* **ESTRATTO DEL TESTO**
^^^^

Adelphi. Le origini di una casa editrice (1938-1994)
- Autore: Anna Ferrando
- Categoria: Saggistica
- Casa editrice: Carocci
- Anno di pubblicazione: 2023
Forse la casa editrice Adelphi, per motivi diversi e anzi opposti, è quella che assieme a Einaudi nel secolo scorso ha maggiormente segnato un ethos, una cifra culturale e una visione del mondo riconoscibile, sebbene, fortunatamente, non priva di contraddizioni e, soprattutto, ancora in vita. Quanto la seconda si incaricava nel dopoguerra di indirizzare la cultura del paese verso un orizzonte progressista e materialista per porsi di fatto alla testa di quell’egemonia culturale che oggi altri credono di poter imporre quasi per decreto, tanto la casa editrice che i più identificano (un po’ a torto) con la figura del direttore editoriale Roberto Calasso (scomparso nell’estate del 2021) si propose di individuare testi eterodossi, di marcata impronta irrazionalistica, insofferenti al materialismo marxista dominante e per certi aspetti alla cultura di sinistra in generale. I “libri unici”, irripetibili, ancor prima che disturbanti e alieni, erano l’ossessione di Bobi Bazlen, una delle teste a monte dell’operazione ben prima che di fatto Adelphi esordisse in libreria.

^^^^

* **DATI FORNITI**
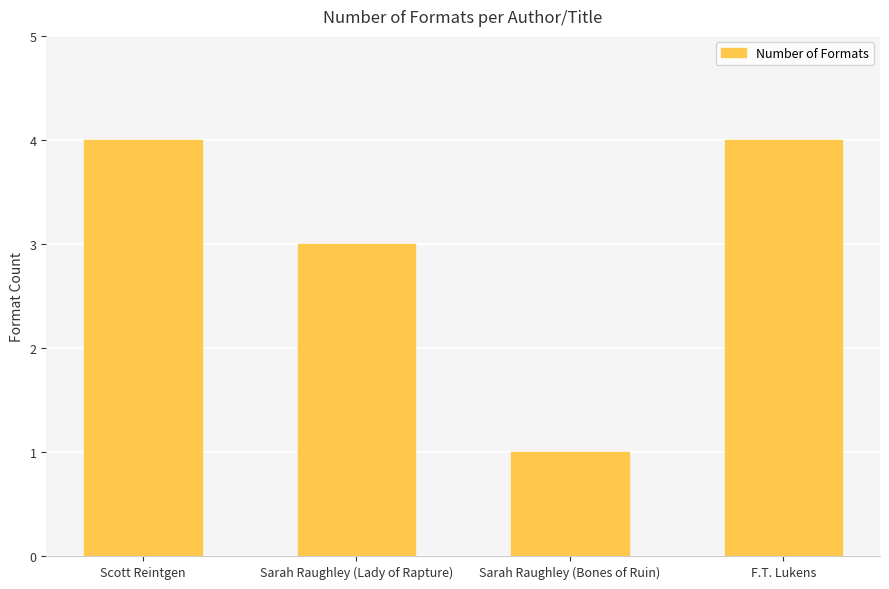

Approximately how many times larger is the value at F.T. Lukens compared to Sarah Raughley (Lady of Rapture)?

1.3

^^^^

* **ESPLORA IL MATERIALE**
- A) Secondo l'estratto sulla casa editrice Adelphi, in quale periodo è scomparso Roberto Calasso?
- B) Indica se ciascuna affermazione concorda con l'estratto sulla casa editrice Adelphi, rispondendo sì o no e citando le parole decisive del testo: (i) il libro è stato pubblicato da Carocci nel 2023; (ii) la casa editrice Adelphi non è più attiva; (iii) i "libri unici" erano l'ossessione di Bobi Bazlen.
- C) Traduci in inglese questa frase dell'estratto sulla casa editrice Adelphi: "I “libri unici”, irripetibili, ancor prima che disturbanti e alieni, erano l’ossessione di Bobi Bazlen, una delle teste a monte dell’operazione ben prima che di fatto Adelphi esordisse in libreria."

* **ESERCIZIO SVOLTO**
- A) Nell'estate del 2021.

- B)
(i) Sì: "Casa editrice: Carocci" e "Anno di pubblicazione: 2023".
(ii) No: "ancora in vita".
(iii) Sì: "I “libri unici”, irripetibili, ancor prima che disturbanti e alieni, erano l’ossessione di Bobi Bazlen".

- C) The "unique books," unrepeatable even before being disturbing and alien, were the obsession of Bobi Bazlen, one of the minds behind the venture well before Adelphi actually made its debut in bookstores.